## EXERCISE BRIEF
Copy out every line of the records below, keeping each character and line break unchanged.

## LISTED RECORDS

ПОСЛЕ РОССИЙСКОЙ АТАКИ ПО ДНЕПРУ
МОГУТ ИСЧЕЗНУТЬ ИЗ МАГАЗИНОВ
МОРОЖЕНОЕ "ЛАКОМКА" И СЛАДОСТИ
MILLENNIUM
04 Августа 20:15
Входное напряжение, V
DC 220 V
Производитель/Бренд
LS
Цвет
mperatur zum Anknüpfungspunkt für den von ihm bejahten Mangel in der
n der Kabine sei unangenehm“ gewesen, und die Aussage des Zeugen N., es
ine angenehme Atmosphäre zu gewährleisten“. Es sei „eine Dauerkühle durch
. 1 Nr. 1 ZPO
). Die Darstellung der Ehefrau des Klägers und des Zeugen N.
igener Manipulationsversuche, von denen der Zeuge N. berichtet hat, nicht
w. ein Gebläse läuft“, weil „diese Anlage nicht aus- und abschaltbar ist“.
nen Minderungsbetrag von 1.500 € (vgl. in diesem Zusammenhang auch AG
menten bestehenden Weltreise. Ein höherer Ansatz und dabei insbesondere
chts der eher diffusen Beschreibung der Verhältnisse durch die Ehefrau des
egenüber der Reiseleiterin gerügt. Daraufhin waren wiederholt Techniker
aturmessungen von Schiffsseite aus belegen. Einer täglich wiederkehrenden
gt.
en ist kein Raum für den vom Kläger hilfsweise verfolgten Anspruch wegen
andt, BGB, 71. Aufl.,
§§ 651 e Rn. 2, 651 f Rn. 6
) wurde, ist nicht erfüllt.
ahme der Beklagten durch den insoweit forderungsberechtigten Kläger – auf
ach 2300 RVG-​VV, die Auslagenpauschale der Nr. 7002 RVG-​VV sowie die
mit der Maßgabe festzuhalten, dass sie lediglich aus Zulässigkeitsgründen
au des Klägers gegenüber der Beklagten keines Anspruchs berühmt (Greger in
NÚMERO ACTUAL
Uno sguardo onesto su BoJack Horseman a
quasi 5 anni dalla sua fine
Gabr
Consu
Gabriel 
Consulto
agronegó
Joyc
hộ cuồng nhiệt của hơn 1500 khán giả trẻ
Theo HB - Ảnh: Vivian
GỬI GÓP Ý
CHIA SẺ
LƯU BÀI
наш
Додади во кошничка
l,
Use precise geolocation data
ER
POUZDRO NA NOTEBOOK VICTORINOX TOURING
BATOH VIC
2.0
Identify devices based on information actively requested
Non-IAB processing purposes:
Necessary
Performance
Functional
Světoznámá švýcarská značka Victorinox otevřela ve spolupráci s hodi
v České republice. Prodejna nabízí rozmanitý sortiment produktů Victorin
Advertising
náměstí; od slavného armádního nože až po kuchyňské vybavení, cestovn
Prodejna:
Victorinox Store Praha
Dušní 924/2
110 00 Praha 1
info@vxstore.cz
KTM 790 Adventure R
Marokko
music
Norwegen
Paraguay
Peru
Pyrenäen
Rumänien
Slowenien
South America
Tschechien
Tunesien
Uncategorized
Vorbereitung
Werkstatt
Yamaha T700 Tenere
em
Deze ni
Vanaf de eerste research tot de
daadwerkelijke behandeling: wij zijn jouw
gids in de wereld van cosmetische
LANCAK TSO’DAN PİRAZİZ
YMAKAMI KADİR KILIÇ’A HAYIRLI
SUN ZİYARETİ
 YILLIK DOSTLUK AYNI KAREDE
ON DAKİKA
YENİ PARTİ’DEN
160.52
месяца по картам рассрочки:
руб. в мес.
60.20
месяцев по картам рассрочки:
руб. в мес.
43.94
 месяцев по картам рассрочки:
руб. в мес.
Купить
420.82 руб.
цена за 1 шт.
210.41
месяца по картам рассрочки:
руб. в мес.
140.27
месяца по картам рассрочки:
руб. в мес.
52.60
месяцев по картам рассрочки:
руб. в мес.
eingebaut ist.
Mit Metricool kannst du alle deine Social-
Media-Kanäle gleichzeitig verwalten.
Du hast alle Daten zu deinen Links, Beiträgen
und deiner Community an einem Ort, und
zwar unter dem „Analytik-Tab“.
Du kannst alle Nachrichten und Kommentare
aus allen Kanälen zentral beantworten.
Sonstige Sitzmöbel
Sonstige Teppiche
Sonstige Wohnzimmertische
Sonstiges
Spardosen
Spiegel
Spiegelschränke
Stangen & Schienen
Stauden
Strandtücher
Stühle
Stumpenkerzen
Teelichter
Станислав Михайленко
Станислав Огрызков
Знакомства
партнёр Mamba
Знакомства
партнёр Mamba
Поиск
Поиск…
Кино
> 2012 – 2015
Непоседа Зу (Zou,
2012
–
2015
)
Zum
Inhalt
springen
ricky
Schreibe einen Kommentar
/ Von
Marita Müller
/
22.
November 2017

## ANSWER TO THE EXERCISE
ПОСЛЕ РОССИЙСКОЙ АТАКИ ПО ДНЕПРУ
МОГУТ ИСЧЕЗНУТЬ ИЗ МАГАЗИНОВ
МОРОЖЕНОЕ "ЛАКОМКА" И СЛАДОСТИ
MILLENNIUM
04 Августа 20:15
Входное напряжение, V
DC 220 V
Производитель/Бренд
LS
Цвет
mperatur zum Anknüpfungspunkt für den von ihm bejahten Mangel in der
n der Kabine sei unangenehm“ gewesen, und die Aussage des Zeugen N., es
ine angenehme Atmosphäre zu gewährleisten“. Es sei „eine Dauerkühle durch
. 1 Nr. 1 ZPO
). Die Darstellung der Ehefrau des Klägers und des Zeugen N.
igener Manipulationsversuche, von denen der Zeuge N. berichtet hat, nicht
w. ein Gebläse läuft“, weil „diese Anlage nicht aus- und abschaltbar ist“.
nen Minderungsbetrag von 1.500 € (vgl. in diesem Zusammenhang auch AG
menten bestehenden Weltreise. Ein höherer Ansatz und dabei insbesondere
chts der eher diffusen Beschreibung der Verhältnisse durch die Ehefrau des
egenüber der Reiseleiterin gerügt. Daraufhin waren wiederholt Techniker
aturmessungen von Schiffsseite aus belegen. Einer täglich wiederkehrenden
gt.
en ist kein Raum für den vom Kläger hilfsweise verfolgten Anspruch wegen
andt, BGB, 71. Aufl.,
§§ 651 e Rn. 2, 651 f Rn. 6
) wurde, ist nicht erfüllt.
ahme der Beklagten durch den insoweit forderungsberechtigten Kläger – auf
ach 2300 RVG-​VV, die Auslagenpauschale der Nr. 7002 RVG-​VV sowie die
mit der Maßgabe festzuhalten, dass sie lediglich aus Zulässigkeitsgründen
au des Klägers gegenüber der Beklagten keines Anspruchs berühmt (Greger in
NÚMERO ACTUAL
Uno sguardo onesto su BoJack Horseman a
quasi 5 anni dalla sua fine
Gabr
Consu
Gabriel 
Consulto
agronegó
Joyc
hộ cuồng nhiệt của hơn 1500 khán giả trẻ
Theo HB - Ảnh: Vivian
GỬI GÓP Ý
CHIA SẺ
LƯU BÀI
наш
Додади во кошничка
l,
Use precise geolocation data
ER
POUZDRO NA NOTEBOOK VICTORINOX TOURING
BATOH VIC
2.0
Identify devices based on information actively requested
Non-IAB processing purposes:
Necessary
Performance
Functional
Světoznámá švýcarská značka Victorinox otevřela ve spolupráci s hodi
v České republice. Prodejna nabízí rozmanitý sortiment produktů Victorin
Advertising
náměstí; od slavného armádního nože až po kuchyňské vybavení, cestovn
Prodejna:
Victorinox Store Praha
Dušní 924/2
110 00 Praha 1
info@vxstore.cz
KTM 790 Adventure R
Marokko
music
Norwegen
Paraguay
Peru
Pyrenäen
Rumänien
Slowenien
South America
Tschechien
Tunesien
Uncategorized
Vorbereitung
Werkstatt
Yamaha T700 Tenere
em
Deze ni
Vanaf de eerste research tot de
daadwerkelijke behandeling: wij zijn jouw
gids in de wereld van cosmetische
LANCAK TSO’DAN PİRAZİZ
YMAKAMI KADİR KILIÇ’A HAYIRLI
SUN ZİYARETİ
 YILLIK DOSTLUK AYNI KAREDE
ON DAKİKA
YENİ PARTİ’DEN
160.52
месяца по картам рассрочки:
руб. в мес.
60.20
месяцев по картам рассрочки:
руб. в мес.
43.94
 месяцев по картам рассрочки:
руб. в мес.
Купить
420.82 руб.
цена за 1 шт.
210.41
месяца по картам рассрочки:
руб. в мес.
140.27
месяца по картам рассрочки:
руб. в мес.
52.60
месяцев по картам рассрочки:
руб. в мес.
eingebaut ist.
Mit Metricool kannst du alle deine Social-
Media-Kanäle gleichzeitig verwalten.
Du hast alle Daten zu deinen Links, Beiträgen
und deiner Community an einem Ort, und
zwar unter dem „Analytik-Tab“.
Du kannst alle Nachrichten und Kommentare
aus allen Kanälen zentral beantworten.
Sonstige Sitzmöbel
Sonstige Teppiche
Sonstige Wohnzimmertische
Sonstiges
Spardosen
Spiegel
Spiegelschränke
Stangen & Schienen
Stauden
Strandtücher
Stühle
Stumpenkerzen
Teelichter
Станислав Михайленко
Станислав Огрызков
Знакомства
партнёр Mamba
Знакомства
партнёр Mamba
Поиск
Поиск…
Кино
> 2012 – 2015
Непоседа Зу (Zou,
2012
–
2015
)
Zum
Inhalt
springen
ricky
Schreibe einen Kommentar
/ Von
Marita Müller
/
22.
November 2017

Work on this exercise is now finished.